XNA creators clubOctober 26, 2008
Wow, am I ever impressed by Microsoft's
XNA Creator's Club. What a renaissance for amateur game creators.
"Nearly" passing the Turing Test?October 13, 2008
http://gizmodo.com/5062385/computer-nearly-passes-turing-test-for-artificial-intelligenceToday I realized just how "gray" the Turing Test really is. I've been aware for some time that a man by the name of Hugh Loebner set up an official Turing Test, but I didn't realize it would be
this easy for developers to use smoke-and-mirror techniques to score well on it. It's all a little disappointing, really.
If I were to define a Turing Test, it would involve producing a machine that attained something like a 90% fool rate after sessions with 10 highly trained interrogators which each asked the machine 100 questions. It's the "highly trained interrogators" that is key here.

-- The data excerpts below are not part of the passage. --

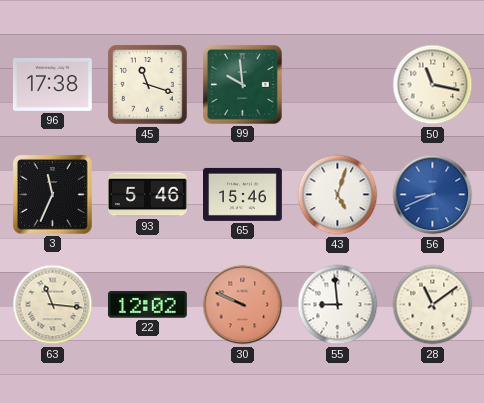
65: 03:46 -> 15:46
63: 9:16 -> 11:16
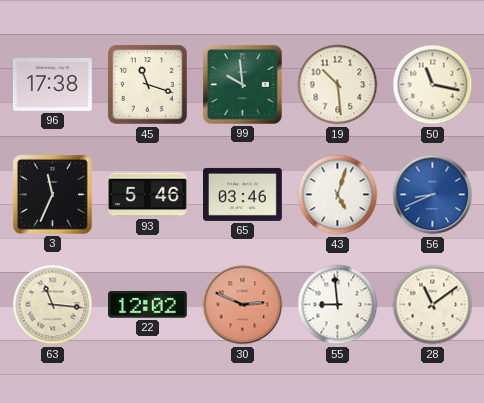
19: none -> 10:29
65: 15:46 -> 03:46
30: 9:49 -> 2:49
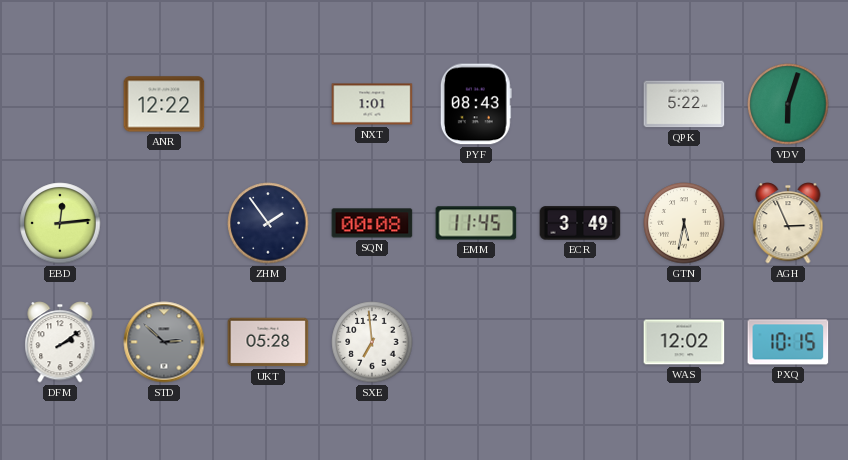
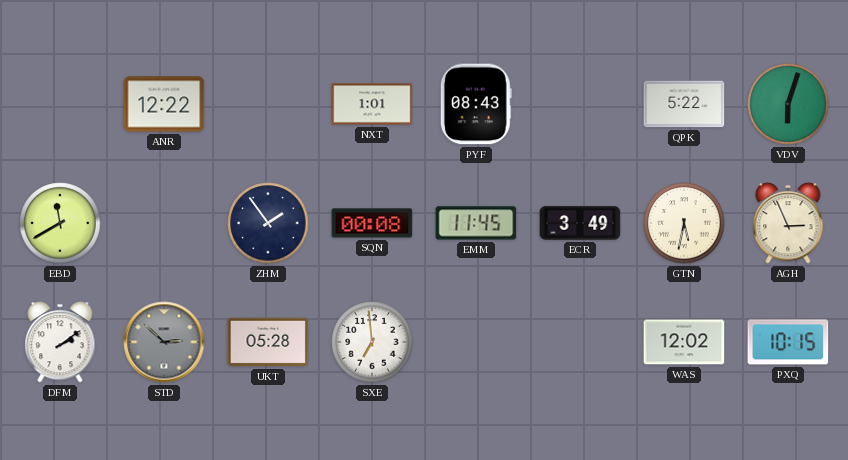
EBD: 12:14 -> 11:40
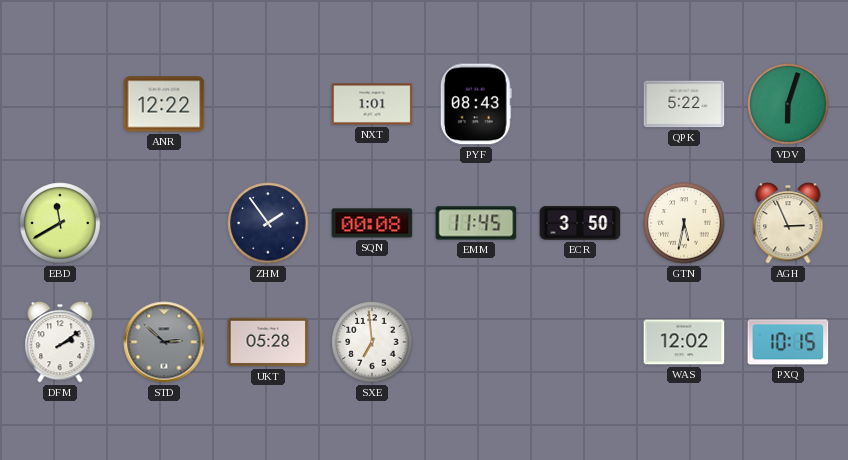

For example, I can guarantee you that none of the machines tested this weekend would have even a small hope of answering a statement/question such as this:
Question: "I'm thinking of something that is big and round and 6 billion people live on it. What am I thinking of?"
Trained interrogators would ask simple questions such as this, and today, the machines would likely score 0% on a series of 100 questions and attain a 0% fool rate. And that, I think, would demonstrate where we're at!
On the other hand, I think it's good to have a contest that allows the current state of the art to show off and gives researchers something manageable to work towards. But I wish they wouldn't call it the Turing Test, and then start talking about sentient life forms... please...
Technology as artSeptember 26, 2008
When Meredith and I were in Madrid this summer, there was an exhibit that used technology and the Internet to create a dynamic display that linked keywords on Internet websites against one of a number of topics, which were color coded, and then marked on a world map where that website was located. It was more complicated than that, but what I found interesting was that technology was being used to create art, and it was in an art gallery!
Here's my idea:
Create a visually interesting object such as a polished half sphere which would contain invisible cameras, microphones, and speakers. It would use the cameras to visually track people walking around the room, and when someone came close to the object, it would say, "Hi, what's your name?" in a pleasant voice indistinguishable from a person's. The person would then say something like "Daniel", "Daniel Bigham", "My name is Daniel", etc. and using voice recognition the object would be able to parse what was being said. It would then say "Hi Daniel, nice to meet you".
If the person then walked away and came back, the computer, having tracked the person walking away and coming back, would say, "Hi Daniel". If the person left the room and came back, an attempt would be made to recognize the person based on a visual fingerprint.
To be fun and impressive:
1. | The voice synthesis, and specifically, name synthesis, would need to be nearly perfect, and sound very pleasant, with good intonation. |
2. | The system would need to be able to construct names that it hadn't previously heard by analyzing the phonemes spoken, and then to be able to re-speak those phonemes. |
3. | The visual tracking algorithms would have to be really good. |
I think this would be a neat "art" piece, albeit a bit noisy.